WORK INSTRUCTIONS.
Set down all of the records below exactly, please, omitting the images.

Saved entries
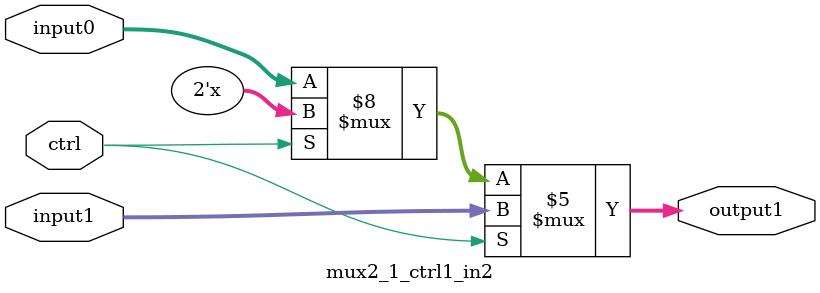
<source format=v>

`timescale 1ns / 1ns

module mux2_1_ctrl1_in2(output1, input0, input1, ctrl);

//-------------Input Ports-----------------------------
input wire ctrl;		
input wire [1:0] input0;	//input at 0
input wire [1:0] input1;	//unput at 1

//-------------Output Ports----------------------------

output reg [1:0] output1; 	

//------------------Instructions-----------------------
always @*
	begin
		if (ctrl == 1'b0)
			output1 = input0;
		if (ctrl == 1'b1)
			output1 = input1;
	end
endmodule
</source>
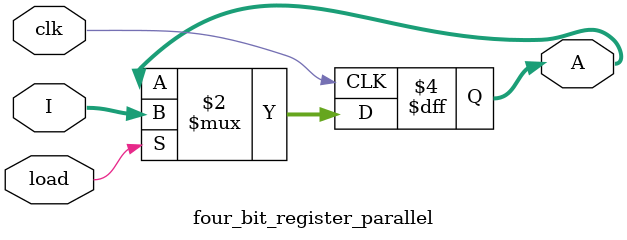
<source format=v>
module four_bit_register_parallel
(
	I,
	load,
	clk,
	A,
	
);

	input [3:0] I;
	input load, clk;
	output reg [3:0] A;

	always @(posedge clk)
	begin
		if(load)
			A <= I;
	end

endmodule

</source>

THE COMPLETED TASK.
<source format=v>

`timescale 1ns / 1ns

module mux2_1_ctrl1_in2(output1, input0, input1, ctrl);

//-------------Input Ports-----------------------------
input wire ctrl;		
input wire [1:0] input0;	//input at 0
input wire [1:0] input1;	//unput at 1

//-------------Output Ports----------------------------

output reg [1:0] output1; 	

//------------------Instructions-----------------------
always @*
	begin
		if (ctrl == 1'b0)
			output1 = input0;
		if (ctrl == 1'b1)
			output1 = input1;
	end
endmodule
</source>
<source format=v>
module four_bit_register_parallel
(
	I,
	load,
	clk,
	A,
	
);

	input [3:0] I;
	input load, clk;
	output reg [3:0] A;

	always @(posedge clk)
	begin
		if(load)
			A <= I;
	end

endmodule

</source>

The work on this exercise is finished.